# Thoughts on Shallow Sport 21 modified V



## 'Nano-Skiff' (Aug 27, 2012)

It looks really nice but I don't have anything valuable to say about it.


----------



## AfterHours2 (Aug 2, 2010)

Video looks pretty impressive but I would not want to be personally stuck in 3-4 seas in that thing. It looked uncomfortable just in the shots of the bay runs..


----------



## Godzuki86 (Nov 30, 2013)

I'd pass on being in 3-4 footers stuck on something less than 30' hah. Getting beat up in any boat isn't fun


----------



## mpsig13 (Jan 6, 2011)

Its a flats boat with a center console..... Physics are a bitch and so are hydrodynamics. I don't care what anyone advertises for a flats boat you will get spray and a less than perfect ride in rough seas. When you seek shallow draft you sacrifice comfort. I have owned many boats, Hells bay, Hydra sport, Pathfinder, Shipoke....to name few. The 0 deadrise transom means rough ride in chop. But if 9 times out of 10 you are running less than 2 or 3 miles then go for it. If you have to run 20 miles to get to the fishing grounds then you might need a specialized skiff (or move to florida). Either way good luck.


----------



## Whiskey Angler (Mar 20, 2015)

mpsig13 said:


> Its a flats boat with a center console..... Physics are a bitch and so are hydrodynamics. I don't care what anyone advertises for a flats boat you will get spray and a less than perfect ride in rough seas. When you seek shallow draft you sacrifice comfort. I have owned many boats, Hells bay, Hydra sport, Pathfinder, Shipoke....to name few. The 0 deadrise transom means rough ride in chop. But if 9 times out of 10 you are running less than 2 or 3 miles then go for it. If you have to run 20 miles to get to the fishing grounds then you might need a specialized skiff (or move to florida). Either way good luck.

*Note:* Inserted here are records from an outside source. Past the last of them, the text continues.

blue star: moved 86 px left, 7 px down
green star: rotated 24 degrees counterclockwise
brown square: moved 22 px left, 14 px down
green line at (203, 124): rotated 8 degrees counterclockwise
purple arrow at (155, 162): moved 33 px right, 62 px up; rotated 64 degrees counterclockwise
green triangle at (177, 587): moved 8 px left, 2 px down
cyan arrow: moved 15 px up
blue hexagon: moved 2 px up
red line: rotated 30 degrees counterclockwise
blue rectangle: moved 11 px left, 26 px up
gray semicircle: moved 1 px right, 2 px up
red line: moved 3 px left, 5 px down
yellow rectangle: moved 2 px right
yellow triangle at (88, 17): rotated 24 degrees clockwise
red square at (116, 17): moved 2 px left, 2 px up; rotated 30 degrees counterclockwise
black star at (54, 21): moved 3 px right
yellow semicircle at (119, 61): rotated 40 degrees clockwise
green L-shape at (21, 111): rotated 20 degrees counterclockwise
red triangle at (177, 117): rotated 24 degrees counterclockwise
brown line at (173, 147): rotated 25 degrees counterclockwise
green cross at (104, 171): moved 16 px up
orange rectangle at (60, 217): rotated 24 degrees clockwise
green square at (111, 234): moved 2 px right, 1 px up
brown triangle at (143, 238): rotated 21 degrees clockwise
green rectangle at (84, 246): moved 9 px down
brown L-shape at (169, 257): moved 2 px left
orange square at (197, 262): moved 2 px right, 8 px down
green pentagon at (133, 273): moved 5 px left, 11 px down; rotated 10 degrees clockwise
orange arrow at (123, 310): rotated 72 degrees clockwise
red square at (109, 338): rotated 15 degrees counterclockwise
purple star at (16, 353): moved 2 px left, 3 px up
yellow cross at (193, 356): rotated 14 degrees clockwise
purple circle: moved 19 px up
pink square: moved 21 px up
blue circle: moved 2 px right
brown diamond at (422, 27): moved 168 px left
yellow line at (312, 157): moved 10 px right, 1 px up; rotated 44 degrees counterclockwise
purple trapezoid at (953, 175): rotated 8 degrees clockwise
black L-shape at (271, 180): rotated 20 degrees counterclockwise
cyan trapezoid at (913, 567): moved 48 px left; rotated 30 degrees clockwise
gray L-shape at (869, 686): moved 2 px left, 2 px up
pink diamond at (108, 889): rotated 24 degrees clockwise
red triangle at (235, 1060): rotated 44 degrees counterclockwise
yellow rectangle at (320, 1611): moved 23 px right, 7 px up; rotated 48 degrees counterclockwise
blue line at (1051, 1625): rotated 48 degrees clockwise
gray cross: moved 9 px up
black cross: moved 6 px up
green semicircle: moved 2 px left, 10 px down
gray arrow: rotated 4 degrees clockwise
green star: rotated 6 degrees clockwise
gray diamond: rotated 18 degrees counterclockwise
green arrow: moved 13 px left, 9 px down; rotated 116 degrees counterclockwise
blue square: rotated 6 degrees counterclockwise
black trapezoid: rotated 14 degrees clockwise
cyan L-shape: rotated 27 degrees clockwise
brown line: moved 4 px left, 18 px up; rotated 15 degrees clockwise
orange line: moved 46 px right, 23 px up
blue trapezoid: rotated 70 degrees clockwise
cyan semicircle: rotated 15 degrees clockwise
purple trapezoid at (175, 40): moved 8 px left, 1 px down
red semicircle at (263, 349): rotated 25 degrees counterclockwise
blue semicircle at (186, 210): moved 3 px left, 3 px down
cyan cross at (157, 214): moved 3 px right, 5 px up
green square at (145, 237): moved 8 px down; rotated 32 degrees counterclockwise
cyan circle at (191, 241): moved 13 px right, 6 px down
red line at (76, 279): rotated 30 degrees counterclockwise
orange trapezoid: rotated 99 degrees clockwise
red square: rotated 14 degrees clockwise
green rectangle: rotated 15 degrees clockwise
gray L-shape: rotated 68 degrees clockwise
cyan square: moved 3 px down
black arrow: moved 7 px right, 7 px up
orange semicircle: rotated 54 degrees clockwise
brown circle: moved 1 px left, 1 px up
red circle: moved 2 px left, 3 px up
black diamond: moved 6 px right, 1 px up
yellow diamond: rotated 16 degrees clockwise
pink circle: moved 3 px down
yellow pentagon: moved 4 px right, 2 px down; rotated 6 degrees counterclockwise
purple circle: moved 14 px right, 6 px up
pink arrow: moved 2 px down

I've ridden in a few shallows sports, and other mod-v bay boats like Gulf Coast boats, and although Shallow Sports are well put together, capable of shallow take off, and shallow running depth, I do not consider them a comfortable ride in heavy chop or swell...they land HARD when bouncing over chop.


----------



## Matts (Sep 2, 2015)

I've never ridden in one but they are everywhere here in Corpus. I'm sure they run shallow but they are large and I can only imagine the hull weight and what it would be like to stick one on a bar...


----------